Uszkodził betonowe ogrodzenie i odjechał - zdradził go zgubiony odblask
Technik kryminalistyki wraz z policjantką zespołu do spraw wykroczeń wracali z oględzin betonowego płotu (uszkodzonego dzień wcześniej przez nieznanego sprawcę) gdzie kierowca zgubił odblask. W drodze powrotnej funkcjonariusze dostrzegli poruszający się pojazd, który nie posiadał takiego elementu z jednej strony. Postanowili go zatrzymać. To była trafna decyzja. Zaskoczony mężczyzna tłumaczył się, że odjechał z miejsca ze względu na dużą ilość przesyłek do dostarczenia. Teraz odpowie za swoje zachowanie.
Cała sytuacja miała miejsce kilka dni temu w godzinach południowych na terenie jednej z miejscowości w gminie Zakrzówek. Właścicielka posesji wyszła na chwilę z domu, niebawem po powrocie okazało się, że jakiś pojazd uderzył w jej betonowe ogrodzenie, uszkadzając przęsło i dwa słupki mocujące. Sprawca niestety odjechał. Kobieta próbowała na własną rękę ustalić uciekiniera - bezskutecznie. Odnalazła jednak niewielki element światła odblaskowego, który zabezpieczyła. Następnego dnia powiadomiła kraśnicką Policję. Policjantka zespołu do spraw wykroczeń udała się na miejsce zdarzenia wraz z technikiem kryminalistyki przeprowadzić oględziny.
\Wtedy pokrzywdzona kobieta przekazała im znaleziony odblask, przyjęto od niej również zawiadomienie i przesłuchano na powyższą okoliczność. Kiedy mundurowi wracali po zakończonych oględzinach zauważyli poruszający się po drodze pojazd z brakującym elementem odblaskowym. Postanowili więc zatrzymać pojazd do kontroli i zweryfikować podejrzenia.
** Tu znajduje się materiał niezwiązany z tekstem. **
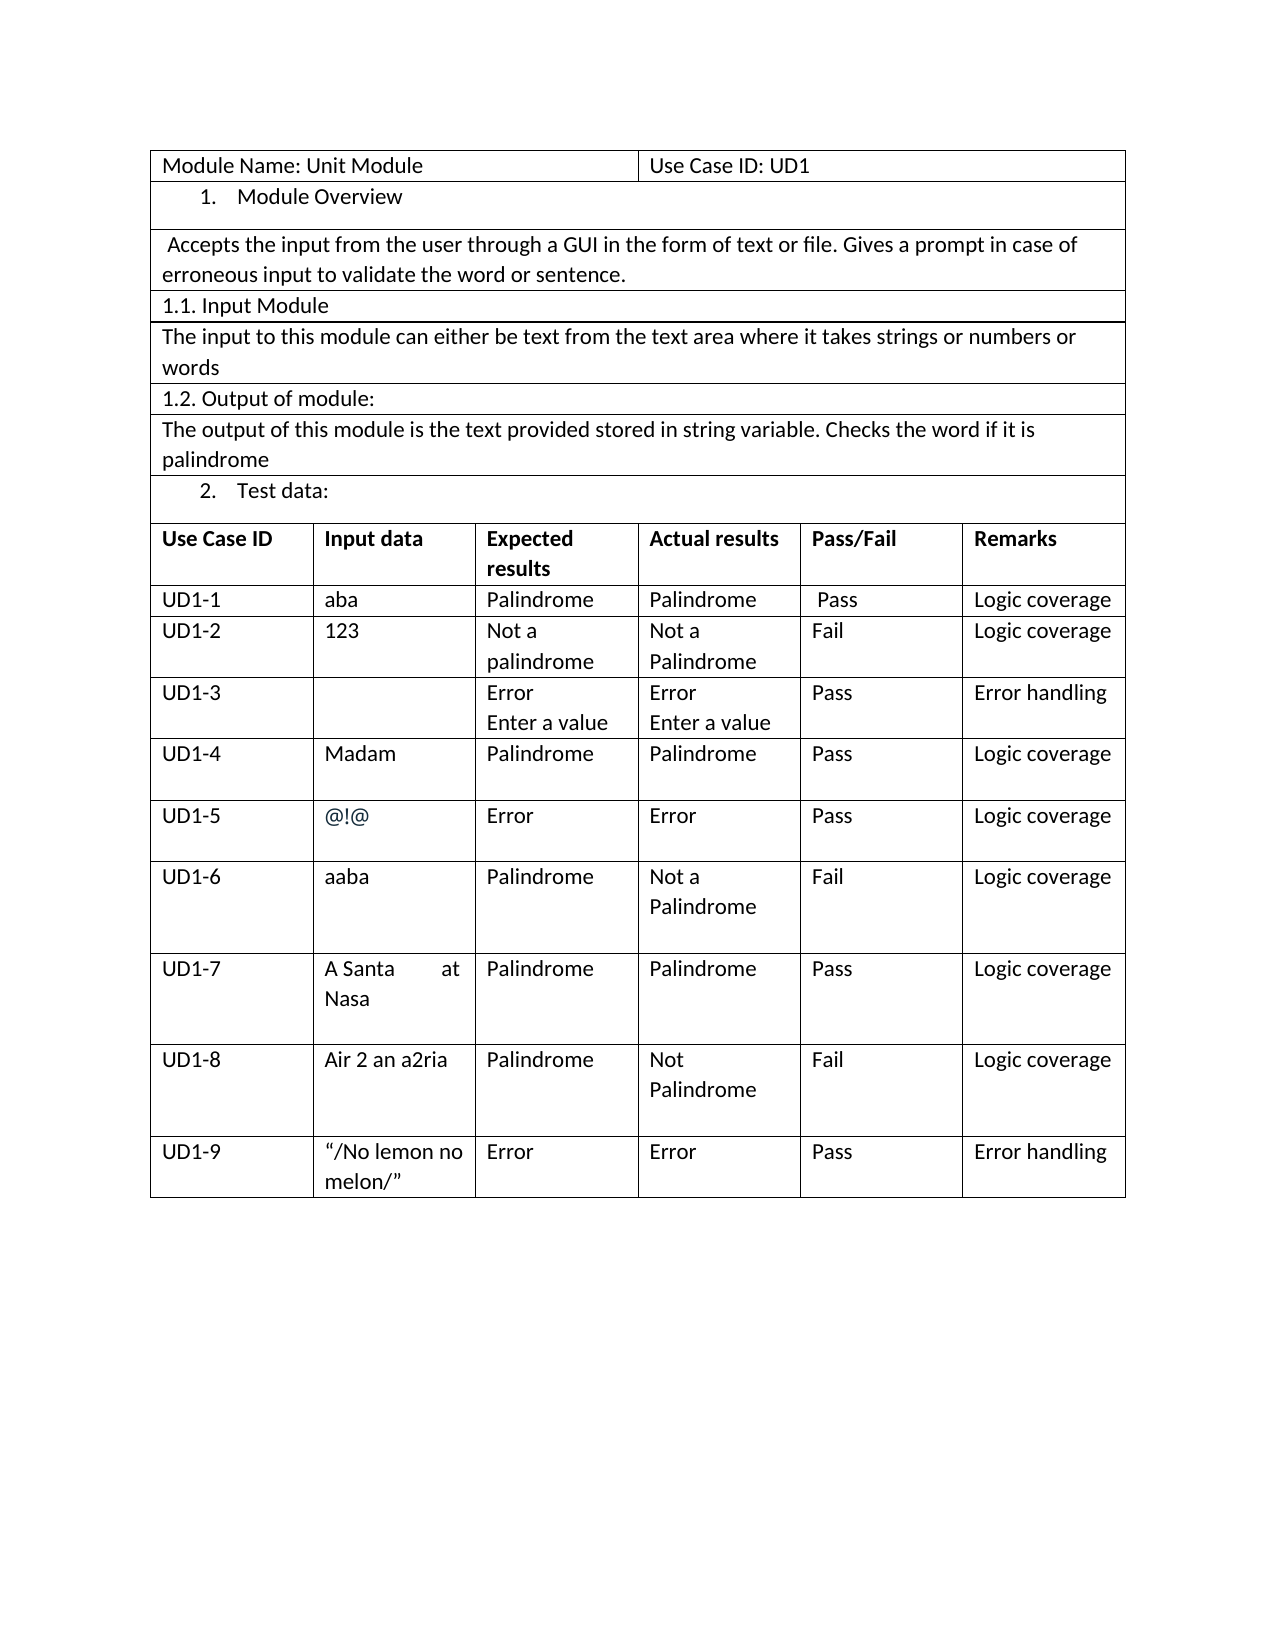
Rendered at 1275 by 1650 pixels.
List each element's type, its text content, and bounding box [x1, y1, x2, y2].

table_cell Accepts the input from the user through a GUI in the form of text or file. Gives a prompt in case of erroneous input to validate the word or sentence. [151, 230, 1125, 290]
table_cell “/No lemon no melon/” [314, 1137, 475, 1197]
table_cell Pass [801, 1137, 962, 1197]
table_cell Logic coverage [963, 617, 1125, 677]
table_cell Madam [314, 739, 475, 800]
table_cell Palindrome [476, 954, 638, 1044]
table_cell UD1-3 [151, 678, 313, 738]
table_cell Fail [801, 1045, 962, 1136]
table_cell Logic coverage [963, 586, 1125, 616]
table_cell Palindrome [476, 862, 638, 953]
table_header Input data [314, 524, 475, 584]
table_cell UD1-6 [151, 862, 313, 953]
table_cell Palindrome [639, 586, 800, 616]
table_cell 1.1. Input Module [151, 291, 1125, 321]
table_cell Air 2 an a2ria [314, 1045, 475, 1136]
table_cell Logic coverage [963, 954, 1125, 1044]
table_header Actual results [639, 524, 800, 584]
table_cell Pass [801, 801, 962, 861]
table_cell Error [476, 1137, 638, 1197]
table_header Use Case ID: UD1 [639, 151, 1125, 181]
table_cell Error handling [963, 1137, 1125, 1197]
table_cell Palindrome [476, 586, 638, 616]
table_cell Palindrome [639, 954, 800, 1044]
table_cell The input to this module can either be text from the text area where it takes strings or numbers or words [151, 323, 1125, 383]
table_cell Test data: [151, 476, 1125, 523]
table_cell Palindrome [476, 1045, 638, 1136]
table_cell [314, 678, 475, 738]
table_cell Logic coverage [963, 739, 1125, 800]
table_cell UD1-5 [151, 801, 313, 861]
table_cell aba [314, 586, 475, 616]
table_cell Logic coverage [963, 801, 1125, 861]
table_cell Pass [801, 678, 962, 738]
table_cell UD1-7 [151, 954, 313, 1044]
table_cell Palindrome [639, 739, 800, 800]
table_cell Fail [801, 617, 962, 677]
table_cell Not a Palindrome [639, 617, 800, 677]
table_cell Logic coverage [963, 1045, 1125, 1136]
table_header Expected results [476, 524, 638, 584]
table_cell @!@ [314, 801, 475, 861]
table_header Use Case ID [151, 524, 313, 584]
table_cell UD1-4 [151, 739, 313, 800]
table_cell UD1-1 [151, 586, 313, 616]
table_cell Error [476, 801, 638, 861]
table_cell 123 [314, 617, 475, 677]
table_cell UD1-8 [151, 1045, 313, 1136]
table_header Pass/Fail [801, 524, 962, 584]
table_header Remarks [963, 524, 1125, 584]
table_cell Fail [801, 862, 962, 953]
table_cell Module Overview [151, 182, 1125, 229]
table_cell Error handling [963, 678, 1125, 738]
table_header Module Name: Unit Module [151, 151, 638, 181]
table_cell Not a palindrome [476, 617, 638, 677]
table_cell Pass [801, 739, 962, 800]
table_cell A Santa at Nasa [314, 954, 475, 1044]
table_cell Error [639, 801, 800, 861]
table_cell UD1-9 [151, 1137, 313, 1197]
table_cell Pass [801, 586, 962, 616]
table_cell Palindrome [476, 739, 638, 800]
table_cell Error Enter a value [639, 678, 800, 738]
table_cell Not Palindrome [639, 1045, 800, 1136]
table_cell Not a Palindrome [639, 862, 800, 953]
table_cell aaba [314, 862, 475, 953]
table_cell Error [639, 1137, 800, 1197]
table_cell The output of this module is the text provided stored in string variable. Checks the word if it is palindrome [151, 415, 1125, 475]
table_cell Logic coverage [963, 862, 1125, 953]
table_cell Error Enter a value [476, 678, 638, 738]
table_cell 1.2. Output of module: [151, 384, 1125, 414]
table_cell UD1-2 [151, 617, 313, 677]
table_cell Pass [801, 954, 962, 1044]
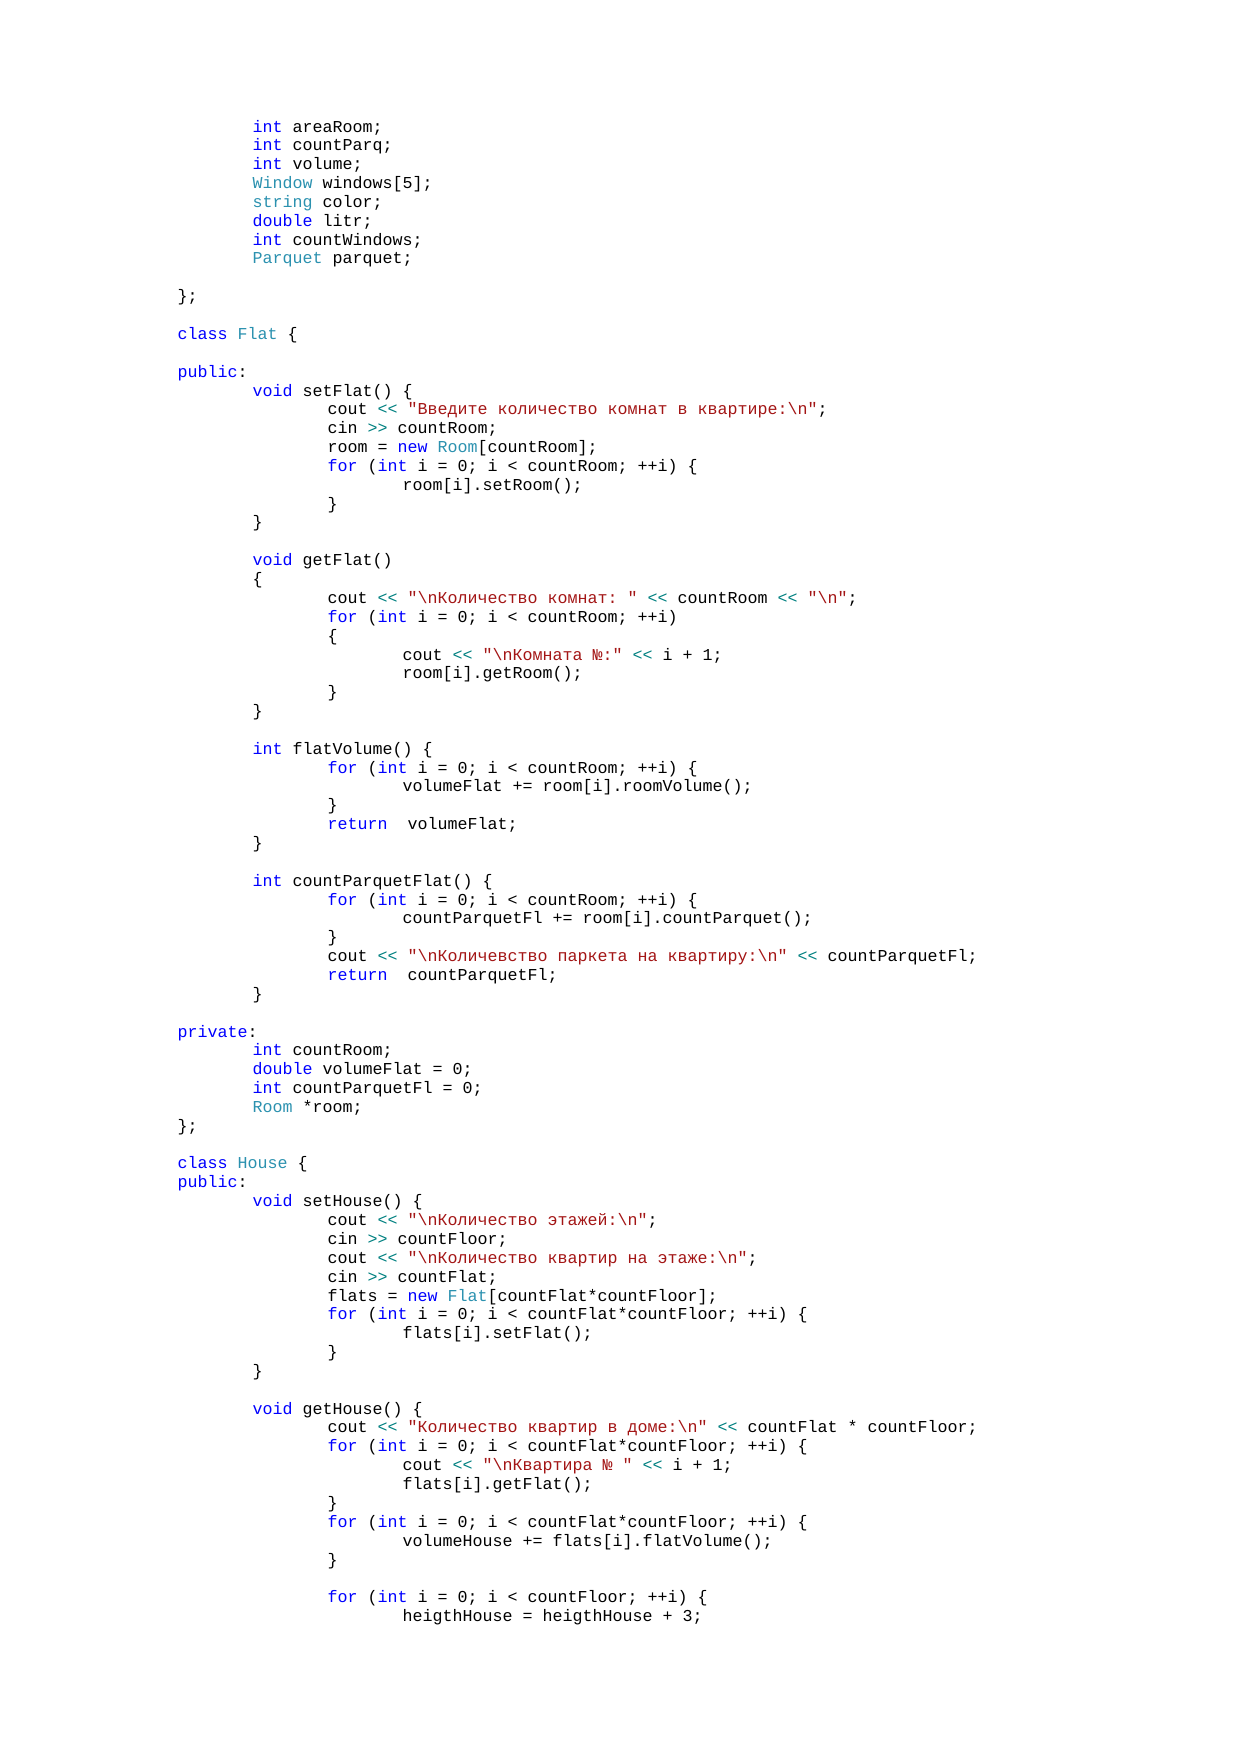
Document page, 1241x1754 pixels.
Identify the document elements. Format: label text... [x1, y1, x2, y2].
Okazało się, że to był dobry trop. Zaskoczony kierowca przyznał, że to jego odblask i on uderzył dzień wcześniej w przęsło , lecz odjechał z miejsca zdarzenia ze względu na to, że miał dużo paczek do rozwiezienia. Funkcjonariusze wobec tej sytuacji prowadzą postępowanie o wykroczenie, mężczyzna niebawem odpowie za popełnione wykroczenie.